Yesterday’s images from the Aristotelian University of Thessaloniki and the University of West Attica were not just another episode of university violence.
It was a crude attempt at intimidation just hours before the polls of the student election opened. Helmets, batons, hoods and organised attacks inside university campuses. Not for some “ideological clash”, as such situations are often dubbed, but to send a message to the silent majority of students: “Stay away.”
For years, a small section of the extra-parliamentary left has treated universities as its own personal turf. It cannot stand free participation. It cannot stand normalcy. It prefers auditoriums closed, faculties under occupation and assemblies under the control of the most fanatical minorities. Their democracy ends where different opinion begins.
Most challenging is the contradiction. The same people who denounce daily “regimes”and “human practices”in a country with an elected 41% government, attempt in schools to impose their own line with bullying, threats and violence. They speak in the name of freedom, but are afraid of the free vote. They speak in the name of students, but they never trust the judgment of their majority. They speak of fascism, but it is the worst form of fascism. The leftist.
The student election is not a formality without meaning. It is the only time when young people can send a clear message about the university they want. About whether they want schools open or schools held hostage. About whether they want librariesor fields of conflict. About whether they want institutions that produce knowledge or permanent miniatures of partisan civil war.
This is why yesterday’s attacks carry so much political weight. They did not happen by accident. They happened on the eve of the election because some people know full well that the more students who participate, the less influence the organized groups that have been preying on schools for years have.

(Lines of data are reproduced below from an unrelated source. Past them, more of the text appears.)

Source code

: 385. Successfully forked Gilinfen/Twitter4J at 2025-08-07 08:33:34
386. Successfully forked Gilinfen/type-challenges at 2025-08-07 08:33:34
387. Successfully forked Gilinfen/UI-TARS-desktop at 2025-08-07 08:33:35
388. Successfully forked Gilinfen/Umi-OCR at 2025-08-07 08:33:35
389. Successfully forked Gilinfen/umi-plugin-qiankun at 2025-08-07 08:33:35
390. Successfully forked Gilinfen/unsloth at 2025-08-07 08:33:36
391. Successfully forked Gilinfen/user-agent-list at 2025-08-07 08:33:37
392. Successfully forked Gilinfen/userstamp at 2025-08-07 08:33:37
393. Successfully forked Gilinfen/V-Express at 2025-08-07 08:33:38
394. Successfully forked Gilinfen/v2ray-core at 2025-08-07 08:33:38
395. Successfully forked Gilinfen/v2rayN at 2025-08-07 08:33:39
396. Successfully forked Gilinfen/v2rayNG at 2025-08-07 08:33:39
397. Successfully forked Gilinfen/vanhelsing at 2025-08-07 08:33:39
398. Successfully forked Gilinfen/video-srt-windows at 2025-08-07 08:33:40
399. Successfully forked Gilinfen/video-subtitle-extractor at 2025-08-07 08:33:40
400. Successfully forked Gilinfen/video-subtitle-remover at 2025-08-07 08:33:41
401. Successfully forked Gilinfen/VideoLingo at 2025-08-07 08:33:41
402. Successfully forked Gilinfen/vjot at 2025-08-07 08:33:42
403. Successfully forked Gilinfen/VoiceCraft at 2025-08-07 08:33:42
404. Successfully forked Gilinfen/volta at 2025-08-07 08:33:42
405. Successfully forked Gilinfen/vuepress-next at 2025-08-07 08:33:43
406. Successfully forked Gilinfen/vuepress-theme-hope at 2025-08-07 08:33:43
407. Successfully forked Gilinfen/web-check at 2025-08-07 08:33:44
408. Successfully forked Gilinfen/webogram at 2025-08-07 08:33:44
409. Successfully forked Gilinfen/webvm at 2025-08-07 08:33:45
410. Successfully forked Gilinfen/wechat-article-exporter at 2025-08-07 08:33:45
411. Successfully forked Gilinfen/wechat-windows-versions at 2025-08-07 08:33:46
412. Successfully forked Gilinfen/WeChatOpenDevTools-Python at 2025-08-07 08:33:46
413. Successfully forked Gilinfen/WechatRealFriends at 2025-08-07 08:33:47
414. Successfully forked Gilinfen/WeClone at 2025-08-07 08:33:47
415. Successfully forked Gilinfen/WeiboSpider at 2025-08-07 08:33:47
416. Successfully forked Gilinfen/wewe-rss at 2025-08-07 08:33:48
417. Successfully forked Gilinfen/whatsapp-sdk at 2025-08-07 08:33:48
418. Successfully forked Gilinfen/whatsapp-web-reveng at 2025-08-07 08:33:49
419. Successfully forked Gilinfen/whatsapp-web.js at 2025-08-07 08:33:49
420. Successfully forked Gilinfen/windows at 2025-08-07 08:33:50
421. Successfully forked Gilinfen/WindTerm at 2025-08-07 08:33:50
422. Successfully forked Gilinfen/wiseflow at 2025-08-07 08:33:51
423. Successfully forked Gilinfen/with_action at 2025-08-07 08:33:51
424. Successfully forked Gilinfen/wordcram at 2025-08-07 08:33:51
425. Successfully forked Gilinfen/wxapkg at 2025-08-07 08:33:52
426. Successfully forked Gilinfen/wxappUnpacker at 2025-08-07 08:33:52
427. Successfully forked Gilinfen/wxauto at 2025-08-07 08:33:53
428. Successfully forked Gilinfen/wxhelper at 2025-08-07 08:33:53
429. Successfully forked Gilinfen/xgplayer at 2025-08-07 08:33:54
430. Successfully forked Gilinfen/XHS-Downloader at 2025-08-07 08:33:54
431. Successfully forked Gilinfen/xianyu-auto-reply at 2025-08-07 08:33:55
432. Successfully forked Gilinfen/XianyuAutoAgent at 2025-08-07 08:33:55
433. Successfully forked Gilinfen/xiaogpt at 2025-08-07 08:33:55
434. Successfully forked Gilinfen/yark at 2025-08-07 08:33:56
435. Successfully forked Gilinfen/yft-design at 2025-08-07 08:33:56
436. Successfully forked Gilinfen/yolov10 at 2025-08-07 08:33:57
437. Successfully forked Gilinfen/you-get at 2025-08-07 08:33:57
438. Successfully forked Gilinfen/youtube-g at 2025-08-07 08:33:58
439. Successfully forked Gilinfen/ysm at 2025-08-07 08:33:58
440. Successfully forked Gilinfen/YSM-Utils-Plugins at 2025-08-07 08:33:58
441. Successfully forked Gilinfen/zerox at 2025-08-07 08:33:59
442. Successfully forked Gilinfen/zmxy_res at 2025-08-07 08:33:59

The response is not fear, nor is it abstention. It is participation. It is the vote. It is the decision of thousands of young people to take back their universities from those who want them permanently mired in tension and toxicity.
And maybe that’s ultimately what the practitioners of “resistance” fear most: a generation of students who have rested from outrage, are turning their backs on the hoods and are finally choosing freedom, safety, and real democracy inside the schools.